Any collection of modern jazz should include a selection of albums by the Ornette Coleman Quartet on Atlantic Records, produced from 1959-61, and featuring Don Cherry, trumpet; Charlie Haden (or sometimes Scott LaFaro), bass; and Billy Higgins (or Ed Blackwell), drums. Especially worthwhile are Change of the Century, The Shape of Jazz to Come, Ornette!, This Is Our Music, and Ornette on Tenor. (Warning: Free Jazz, a 40-minute improvisation featuring a "double quartet"—two saxophones, two trumpets, two bassists, and two drummers—is a bit on the shaggy side.) The complete works were compiled in a six-disc reissue, Beauty Is a Rare Thing.

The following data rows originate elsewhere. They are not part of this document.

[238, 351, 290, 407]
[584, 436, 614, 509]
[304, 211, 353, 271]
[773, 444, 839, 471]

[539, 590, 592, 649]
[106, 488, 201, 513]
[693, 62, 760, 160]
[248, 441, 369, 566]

My favorites among the later albums include Soapsuds, Soapsuds (a lyrical 1977 duet disc with Coleman on tenor sax and Charlie Haden on bass); Sound Museum: Three Women (a 1994 session with Denardo on drums, Charnett Moffitt on a rousing bass, and—an unusual addition—Geri Allen coaxing tone clusters on piano); and At the Golden Circle (a 1965 live date in Stockholm).*
His pre-Atlantic studio albums, Something Else!!! and Tomorrow Is the Question! (both 1958, on the Contemporary label) feature lovely, lively compositions but they're interesting more by way of contrasts with the Atlantic albums made just a year and two years later. The Contemporary label had Coleman play not with his regular band but with musicians who, at the time, were better known. Shelly Manne is a fine swing drummer, but Coleman isn't swing music. Percy Heath was a great bassist, great enough to ferret out the chords embedded in Coleman's music and pluck the notes that go with them. But simplifying Coleman's complex blues to a swing beat, and reducing his harmonies to standard chords, flattened the music; it's interesting, a stretch beyond most jazz of the day, but a shadow of what was soon to come.
Correction, Oct. 30, 2006: The original version of the article stated that At the Golden Circle was Coleman's one album on the Blue Note label; in fact, he had two others, New York Is Now and Love Call.